*** Task inputs Section Begins ***

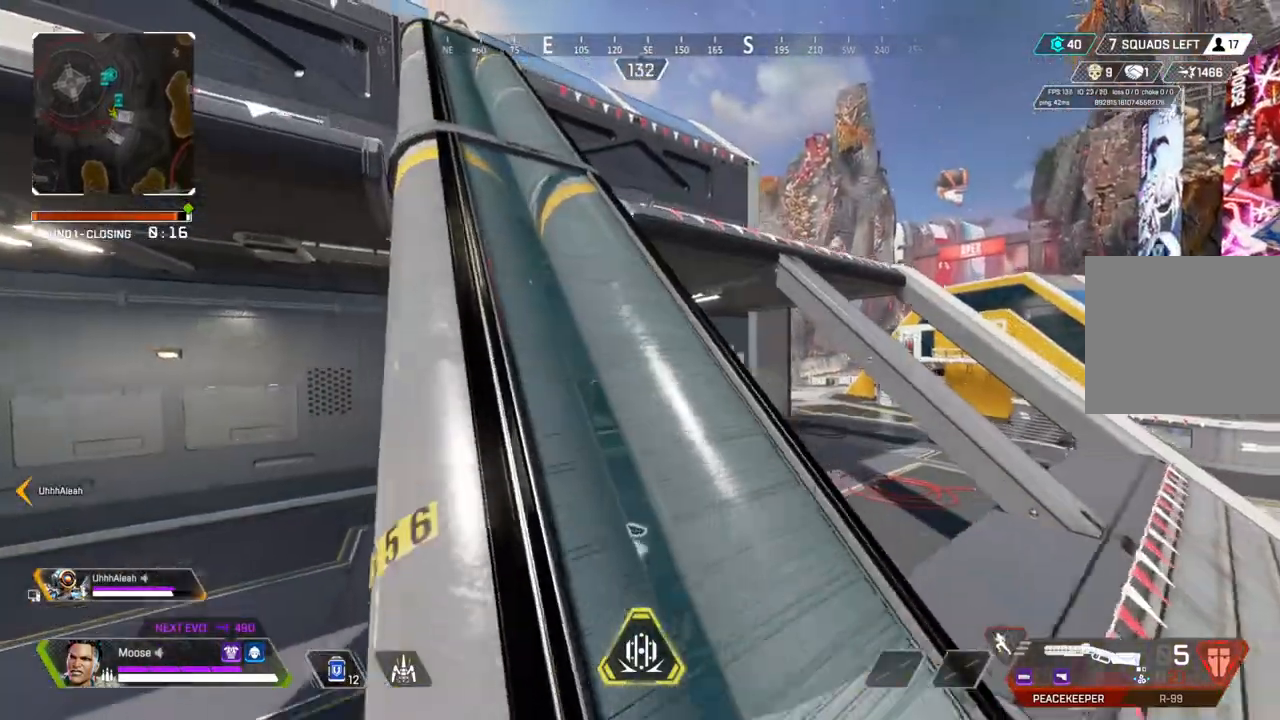
{"buttons": [], "left_stick": "left", "right_stick": "down-right", "events": [[317, "right_stick", "down-right"], [467, "left_stick", "left"]]}
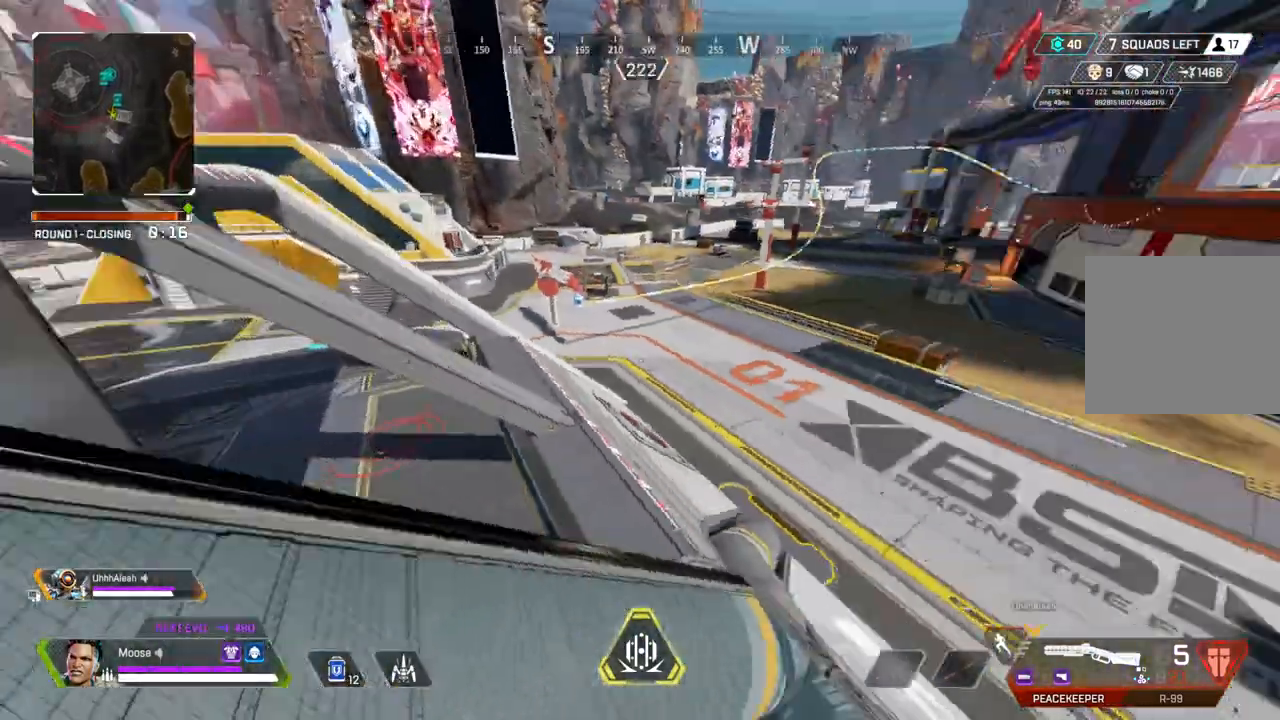
{"buttons": [], "left_stick": "down-left", "right_stick": "center", "events": [[50, "left_stick", "down-left"], [50, "right_stick", "center"], [367, "right_stick", "right"], [500, "right_stick", "center"]]}
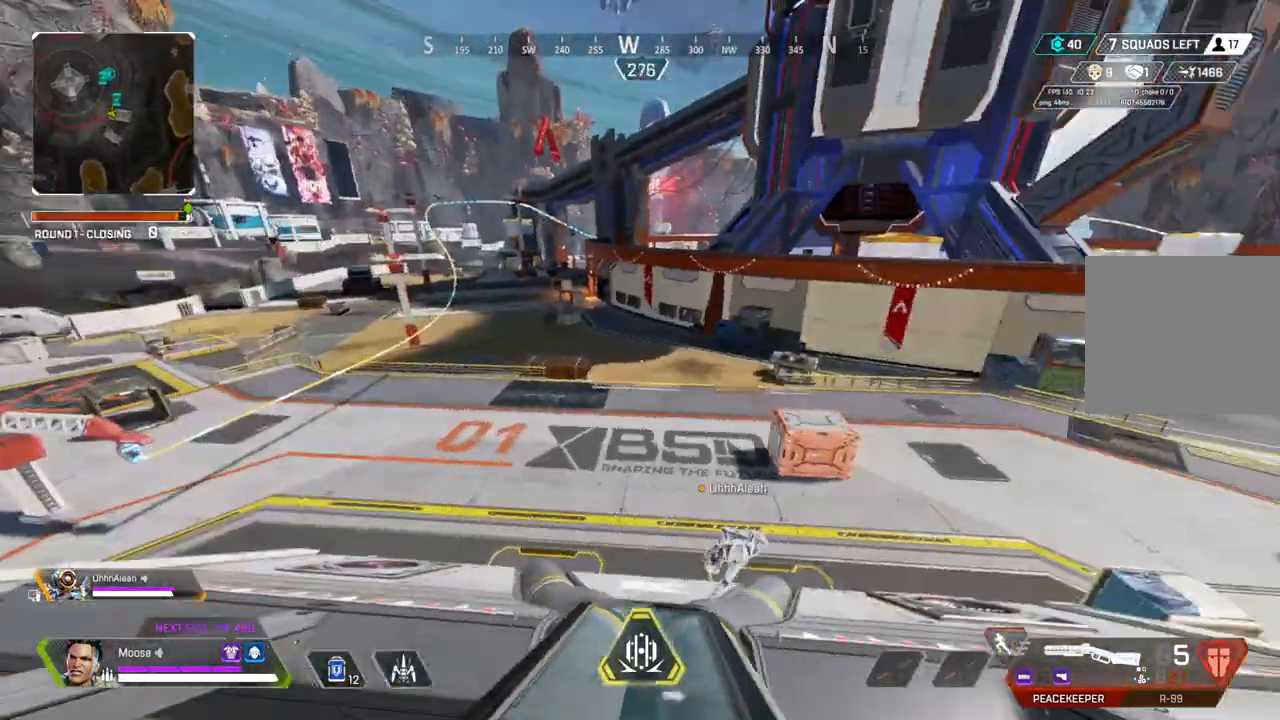
{"buttons": [], "left_stick": "down-left", "right_stick": "center", "events": []}
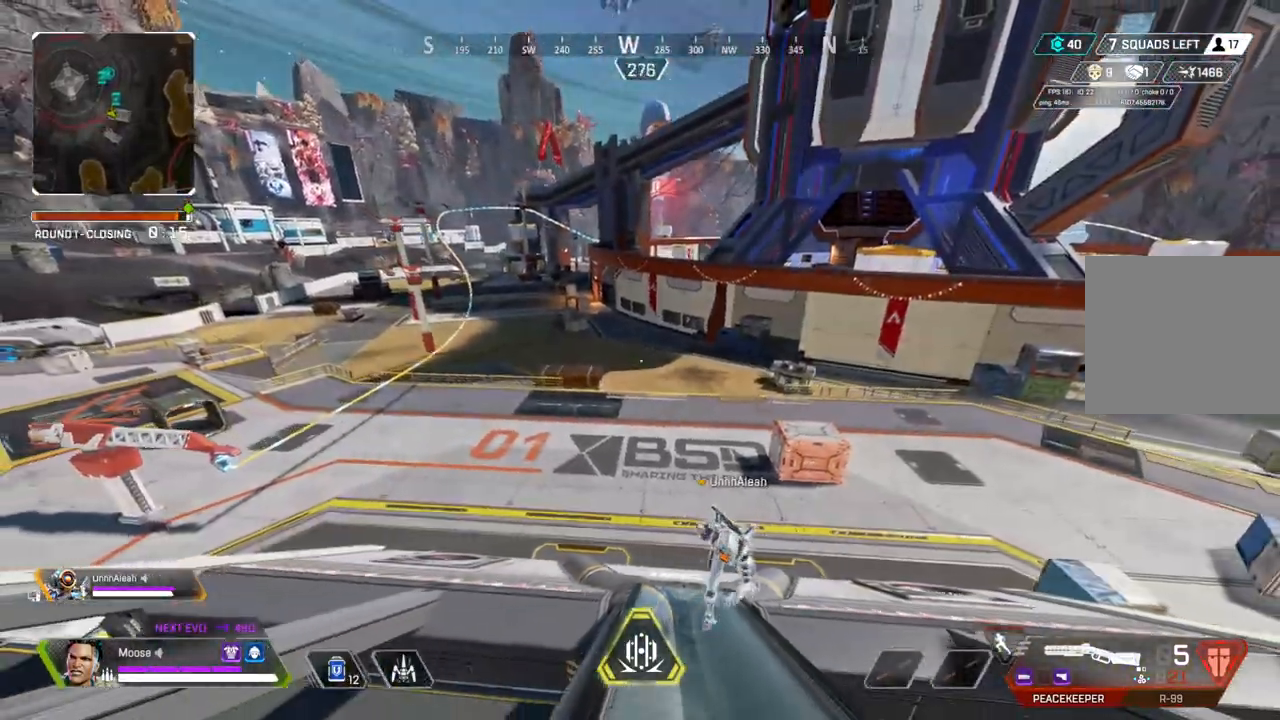
{"buttons": [], "left_stick": "down-left", "right_stick": "left", "events": [[400, "right_stick", "left"]]}
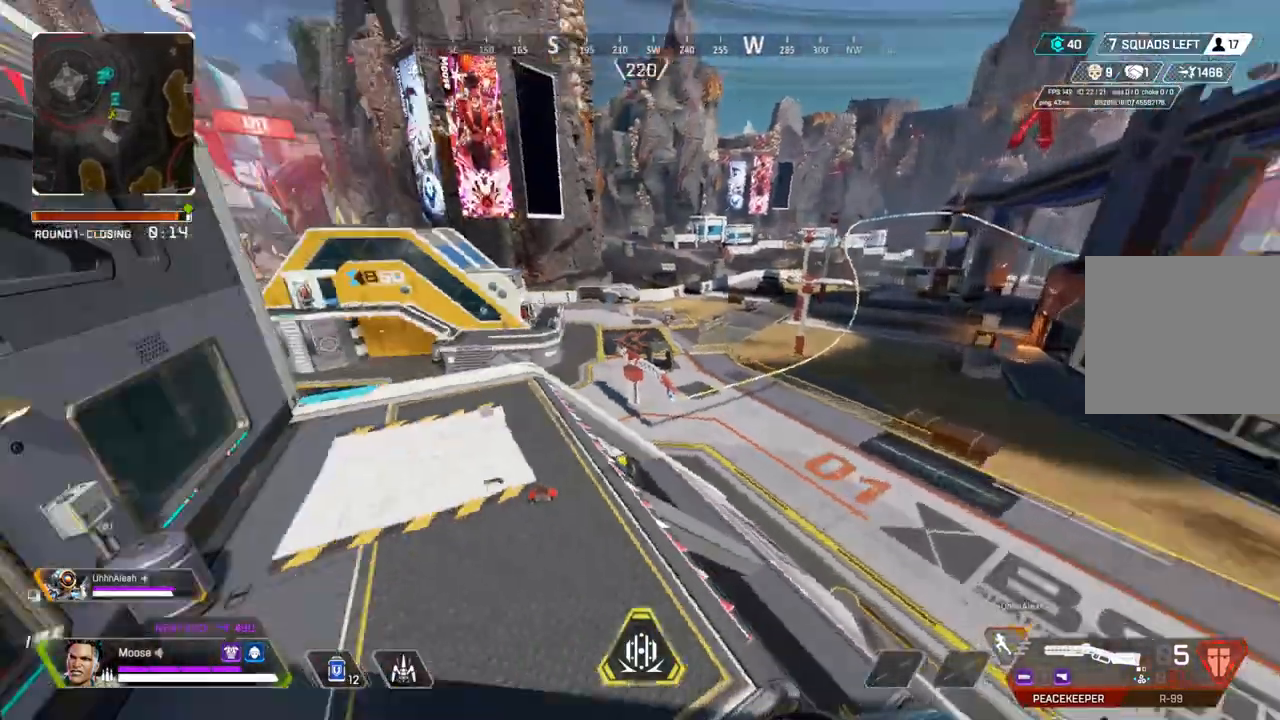
{"buttons": [], "left_stick": "up-left", "right_stick": "center", "events": [[167, "left_stick", "up-left"], [250, "right_stick", "center"]]}
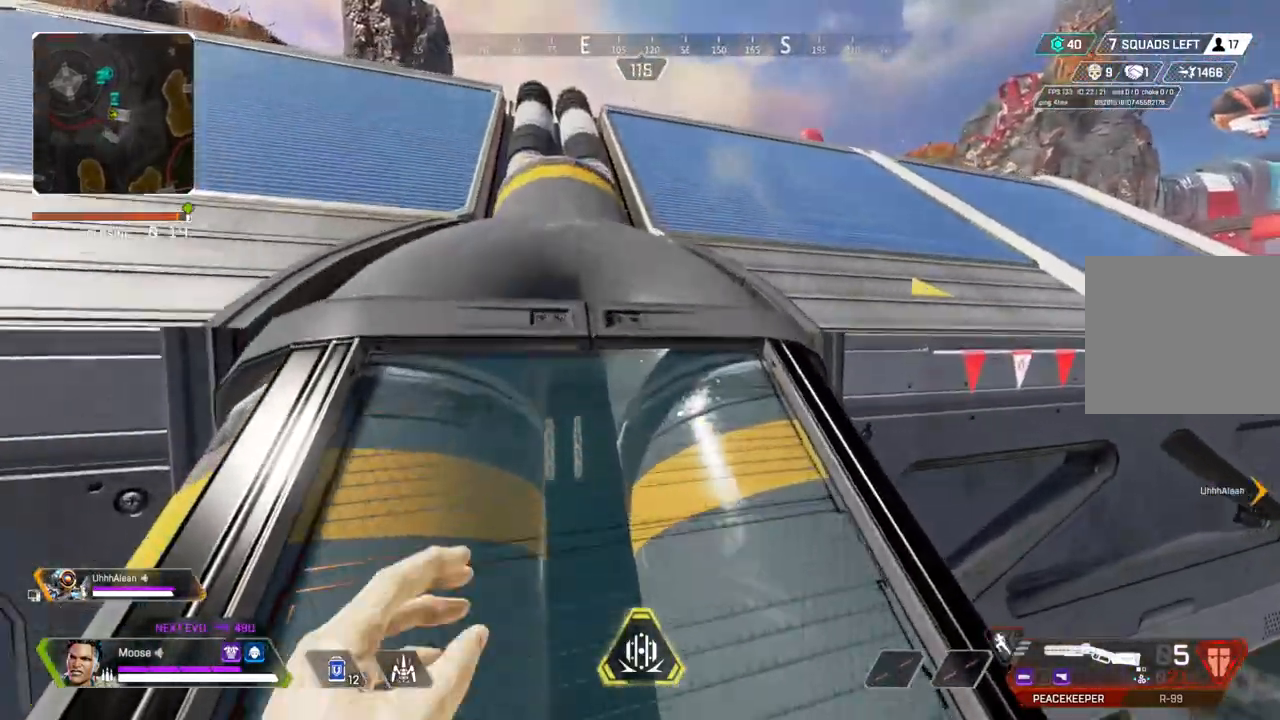
{"buttons": [], "left_stick": "up", "right_stick": "center", "events": [[133, "left_stick", "up"]]}
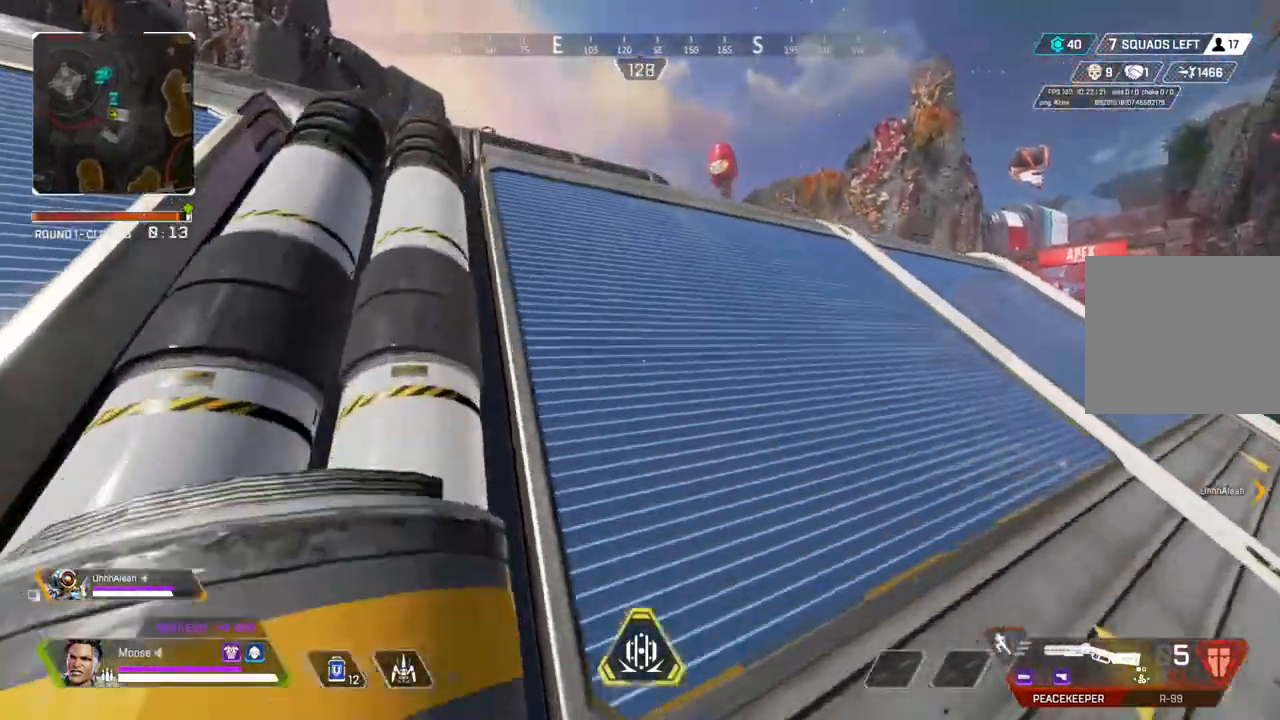
{"buttons": [], "left_stick": "up", "right_stick": "center", "events": [[317, "TRIANGLE", "down"], [417, "TRIANGLE", "up"]]}
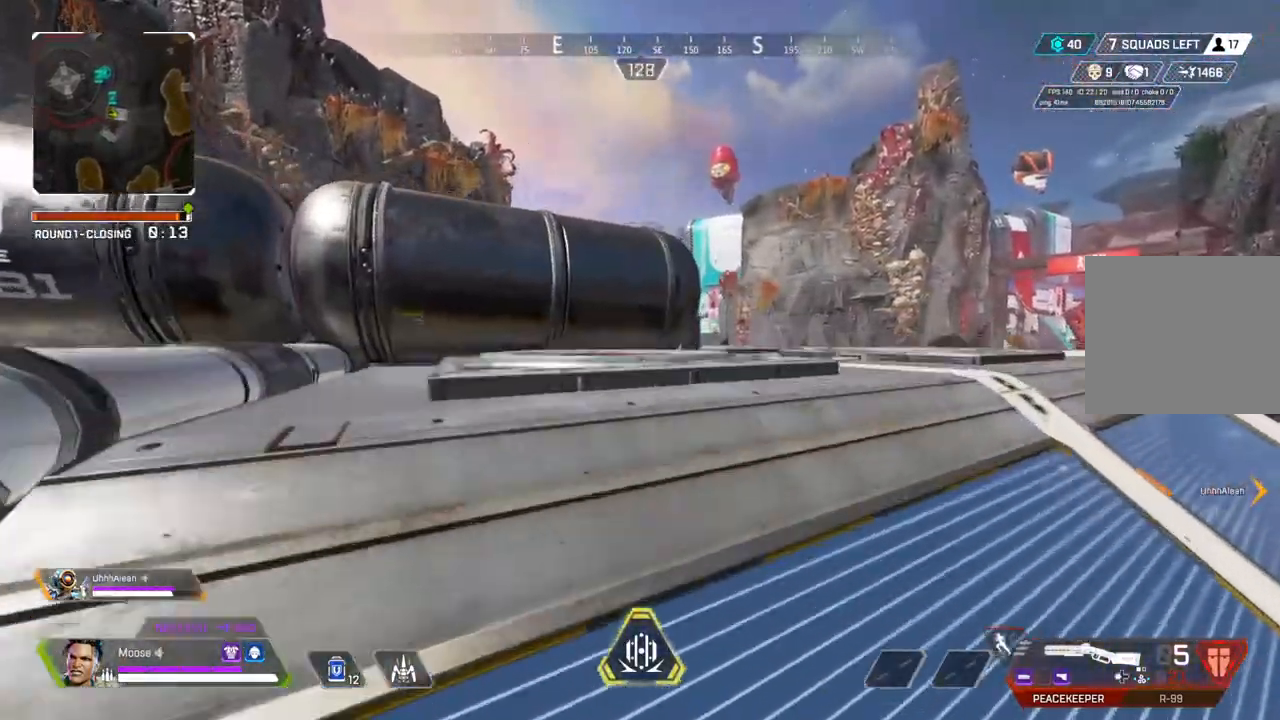
{"buttons": ["TRIANGLE"], "left_stick": "up-right", "right_stick": "center", "events": [[300, "left_stick", "right"], [433, "TRIANGLE", "down"], [483, "left_stick", "up-right"]]}
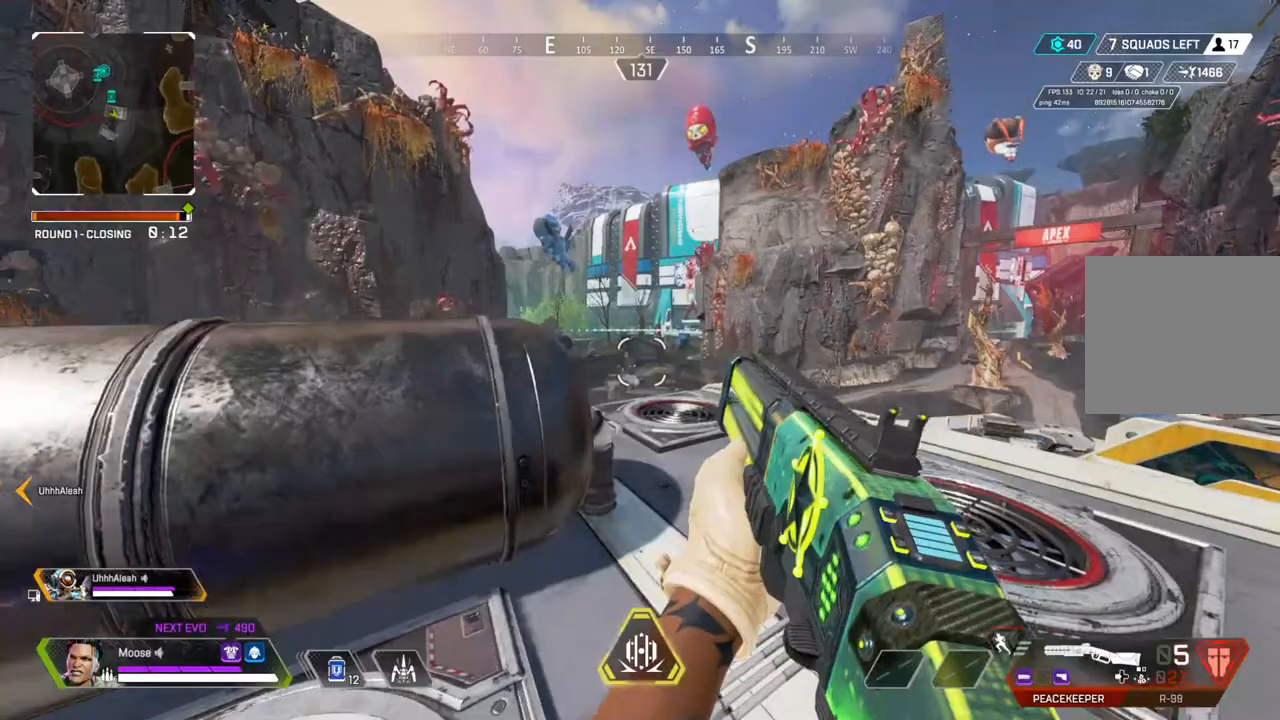
{"buttons": [], "left_stick": "up", "right_stick": "center", "events": [[33, "TRIANGLE", "up"], [183, "left_stick", "up"]]}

*** Task inputs Section Ends ***

▶ **Task**: What the reply must contain is an exact transcription of the data above and none of its pictures.

▶ **Answer box**:
{"buttons": [], "left_stick": "left", "right_stick": "down-right", "events": [[317, "right_stick", "down-right"], [467, "left_stick", "left"]]}
{"buttons": [], "left_stick": "down-left", "right_stick": "center", "events": [[50, "left_stick", "down-left"], [50, "right_stick", "center"], [367, "right_stick", "right"], [500, "right_stick", "center"]]}
{"buttons": [], "left_stick": "down-left", "right_stick": "center", "events": []}
{"buttons": [], "left_stick": "down-left", "right_stick": "left", "events": [[400, "right_stick", "left"]]}
{"buttons": [], "left_stick": "up-left", "right_stick": "center", "events": [[167, "left_stick", "up-left"], [250, "right_stick", "center"]]}
{"buttons": [], "left_stick": "up", "right_stick": "center", "events": [[133, "left_stick", "up"]]}
{"buttons": [], "left_stick": "up", "right_stick": "center", "events": [[317, "TRIANGLE", "down"], [417, "TRIANGLE", "up"]]}
{"buttons": ["TRIANGLE"], "left_stick": "up-right", "right_stick": "center", "events": [[300, "left_stick", "right"], [433, "TRIANGLE", "down"], [483, "left_stick", "up-right"]]}
{"buttons": [], "left_stick": "up", "right_stick": "center", "events": [[33, "TRIANGLE", "up"], [183, "left_stick", "up"]]}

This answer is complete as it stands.